What it is: The model learns from labeled data—pairs of (input, correct output). It learns to map inputs to outputs by minimizing the difference between its predictions and the correct labels.

Used for: classification (is this email spam?), regression (what will the stock price be?).

Requires: a labeled dataset prepared in advance.

Unsupervised Learning

What it is: The model finds hidden patterns in data that has no labels. It discovers structure on its own—grouping similar items together or learning compressed representations.

Used for: clustering (group customers by behavior), auto-encoding (compress data into a compact representation).

Requires: data, but no labels.

Reinforcement Learning

What it is: The agent learns by interacting with an environment. It takes actions, receives rewards, and develops a strategy over time. There is no labeled dataset—the agent generates its own experience.

Used for: game playing, robotics, resource allocation, any problem where a sequence of decisions must be optimized.
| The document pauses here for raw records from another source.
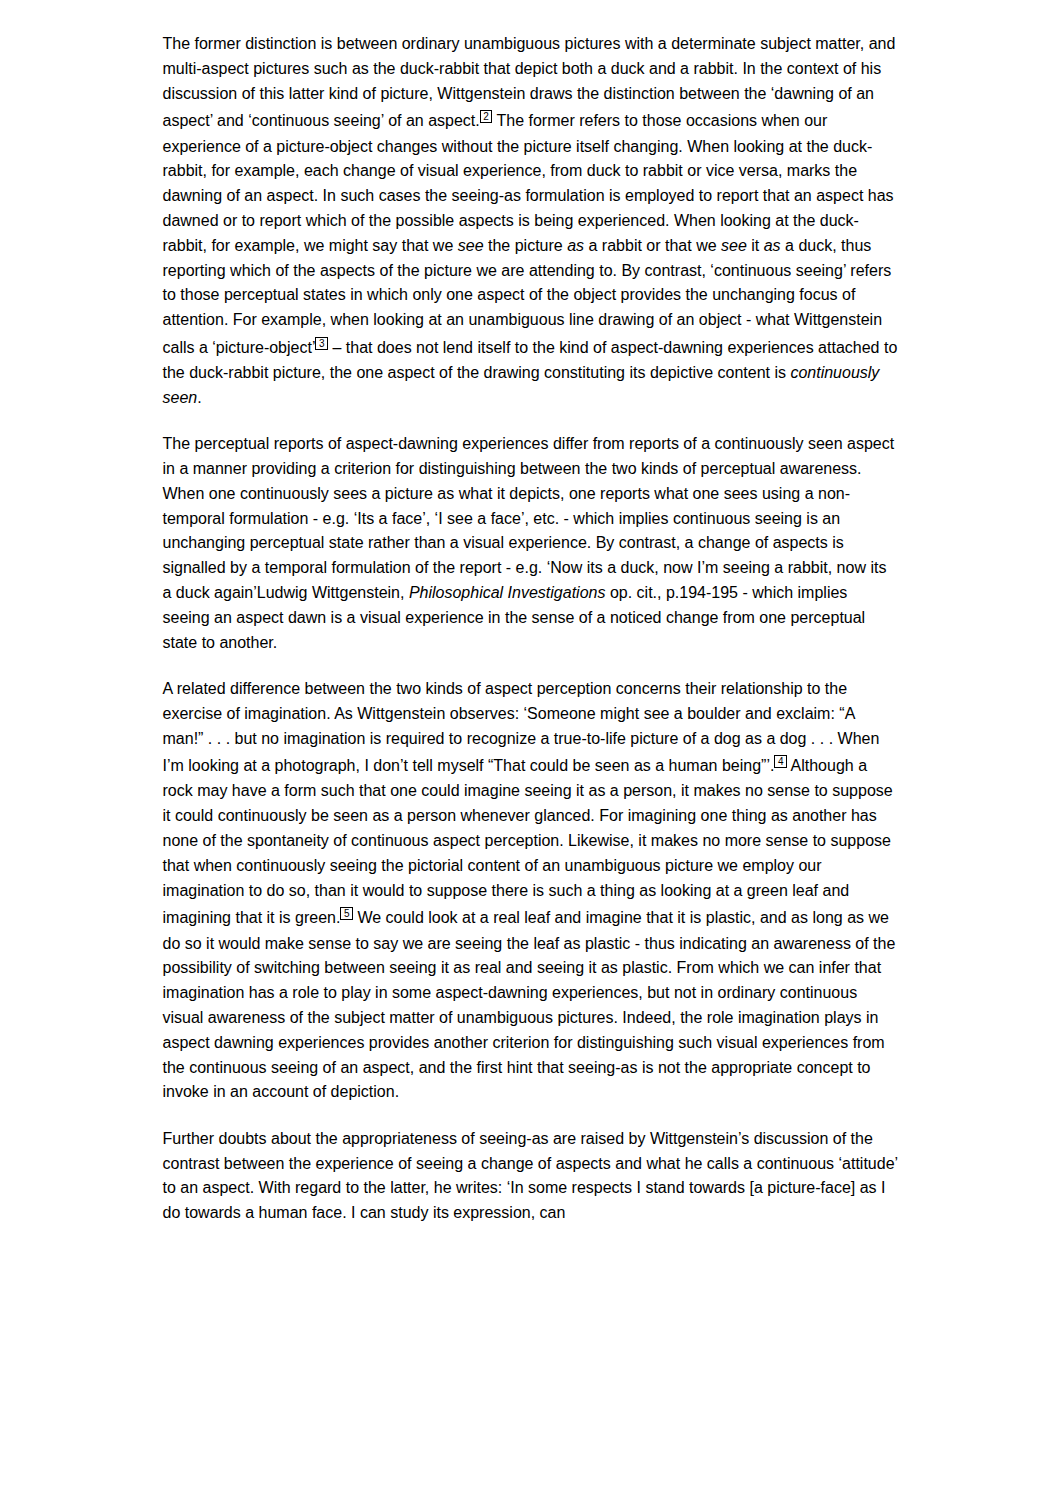The former distinction is between ordinary unambiguous pictures with a determinate subject matter, and multi-aspect pictures such as the duck-rabbit that depict both a duck and a rabbit. In the context of his discussion of this latter kind of picture, Wittgenstein draws the distinction between the ‘dawning of an aspect’ and ‘continuous seeing’ of an aspect.2 The former refers to those occasions when our experience of a picture-object changes without the picture itself changing. When looking at the duck-rabbit, for example, each change of visual experience, from duck to rabbit or vice versa, marks the dawning of an aspect. In such cases the seeing-as formulation is employed to report that an aspect has dawned or to report which of the possible aspects is being experienced. When looking at the duck-rabbit, for example, we might say that we see the picture as a rabbit or that we see it as a duck, thus reporting which of the aspects of the picture we are attending to. By contrast, ‘continuous seeing’ refers to those perceptual states in which only one aspect of the object provides the unchanging focus of attention. For example, when looking at an unambiguous line drawing of an object - what Wittgenstein calls a ‘picture-object’3 – that does not lend itself to the kind of aspect-dawning experiences attached to the duck-rabbit picture, the one aspect of the drawing constituting its depictive content is continuously seen.
The perceptual reports of aspect-dawning experiences differ from reports of a continuously seen aspect in a manner providing a criterion for distinguishing between the two kinds of perceptual awareness. When one continuously sees a picture as what it depicts, one reports what one sees using a non-temporal formulation - e.g. ‘Its a face’, ‘I see a face’, etc. - which implies continuous seeing is an unchanging perceptual state rather than a visual experience. By contrast, a change of aspects is signalled by a temporal formulation of the report - e.g. ‘Now its a duck, now I’m seeing a rabbit, now its a duck again’Ludwig Wittgenstein, Philosophical Investigations op. cit., p.194-195 - which implies seeing an aspect dawn is a visual experience in the sense of a noticed change from one perceptual state to another.
A related difference between the two kinds of aspect perception concerns their relationship to the exercise of imagination. As Wittgenstein observes: ‘Someone might see a boulder and exclaim: “A man!” . . . but no imagination is required to recognize a true-to-life picture of a dog as a dog . . . When I’m looking at a photograph, I don’t tell myself “That could be seen as a human being”’.4 Although a rock may have a form such that one could imagine seeing it as a person, it makes no sense to suppose it could continuously be seen as a person whenever glanced. For imagining one thing as another has none of the spontaneity of continuous aspect perception. Likewise, it makes no more sense to suppose that when continuously seeing the pictorial content of an unambiguous picture we employ our imagination to do so, than it would to suppose there is such a thing as looking at a green leaf and imagining that it is green.5 We could look at a real leaf and imagine that it is plastic, and as long as we do so it would make sense to say we are seeing the leaf as plastic - thus indicating an awareness of the possibility of switching between seeing it as real and seeing it as plastic. From which we can infer that imagination has a role to play in some aspect-dawning experiences, but not in ordinary continuous visual awareness of the subject matter of unambiguous pictures. Indeed, the role imagination plays in aspect dawning experiences provides another criterion for distinguishing such visual experiences from the continuous seeing of an aspect, and the first hint that seeing-as is not the appropriate concept to invoke in an account of depiction.
Further doubts about the appropriateness of seeing-as are raised by Wittgenstein’s discussion of the contrast between the experience of seeing a change of aspects and what he calls a continuous ‘attitude’ to an aspect. With regard to the latter, he writes: ‘In some respects I stand towards [a picture-face] as I do towards a human face. I can study its expression, can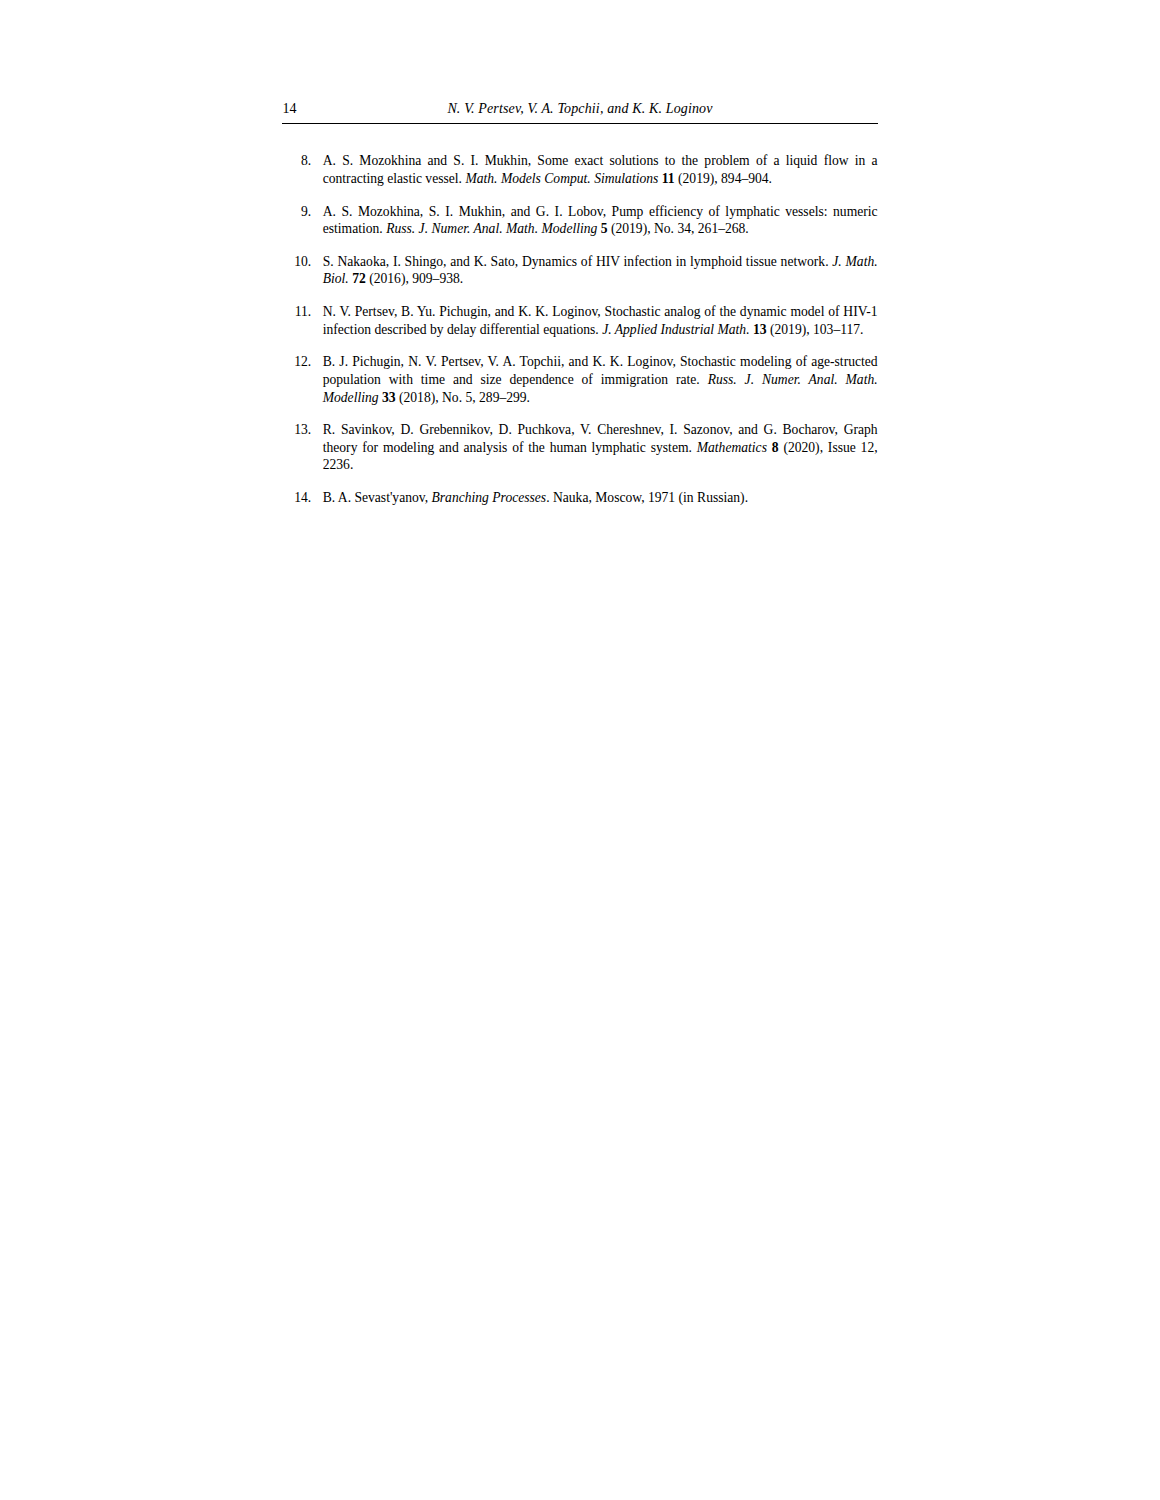14
N. V. Pertsev, V. A. Topchii, and K. K. Loginov
8. A. S. Mozokhina and S. I. Mukhin, Some exact solutions to the problem of a liquid flow in a contracting elastic vessel. Math. Models Comput. Simulations 11 (2019), 894–904.
9. A. S. Mozokhina, S. I. Mukhin, and G. I. Lobov, Pump efficiency of lymphatic vessels: numeric estimation. Russ. J. Numer. Anal. Math. Modelling 5 (2019), No. 34, 261–268.
10. S. Nakaoka, I. Shingo, and K. Sato, Dynamics of HIV infection in lymphoid tissue network. J. Math. Biol. 72 (2016), 909–938.
11. N. V. Pertsev, B. Yu. Pichugin, and K. K. Loginov, Stochastic analog of the dynamic model of HIV-1 infection described by delay differential equations. J. Applied Industrial Math. 13 (2019), 103–117.
12. B. J. Pichugin, N. V. Pertsev, V. A. Topchii, and K. K. Loginov, Stochastic modeling of age-structed population with time and size dependence of immigration rate. Russ. J. Numer. Anal. Math. Modelling 33 (2018), No. 5, 289–299.
13. R. Savinkov, D. Grebennikov, D. Puchkova, V. Chereshnev, I. Sazonov, and G. Bocharov, Graph theory for modeling and analysis of the human lymphatic system. Mathematics 8 (2020), Issue 12, 2236.
14. B. A. Sevast'yanov, Branching Processes. Nauka, Moscow, 1971 (in Russian).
Key difference: RL optimizes a long-term strategy, not just a single prediction. The reward for an action may not be immediately apparent—a chess move might only prove good or bad many moves later.

4. Formal RL Framework: $\langle S, A, R \rangle$

Formally, a reinforcement learning problem is defined as the triple $\langle S, A, R \rangle$ over a timeline $ T $:

Definition

State function $ S: T \to \mathcal{S} $ — maps each time step to a state. At time $ t $, the environment is in state $ s_t = S(t) $.
Action function $ A: \mathcal{S} \to \mathcal{A} $ — maps each state to an action. This is the agent's policy—a deterministic function that says "in state $ s $, take action $ a $."
Reward function $ R: \mathcal{S} \times \mathcal{A} \times \mathcal{S} \to \mathbb{R} $ — given a state $ s $, an action $ a $, and the resulting new state $ s' $, returns a numerical reward $ r $. This function encodes what is "good" and "bad" in the environment.

Why This Formalization Exists

This triple provides a complete mathematical specification of any RL problem. Once you define $ S $, $ A $, and $ R $, you can apply any RL algorithm to find the optimal policy. The formalization separates the problem definition from the solution method.

5. The Multi-Armed Bandit Problem

Definition

The multi-armed bandit problem is one of the simplest RL problems. It captures the fundamental tension in RL: exploration vs exploitation. Should the agent try something new (explore) or stick with what has worked so far (exploit)?

Setup

There are $ M $ slot machines, each with an unknown payout probability. A player has $ N $ coins. On each turn, the player inserts 1 coin into 1 machine:

If the machine pays out, the player receives up to $ K $ coins (drawn from that machine's payout distribution).
If the machine does not pay out, the player loses the coin.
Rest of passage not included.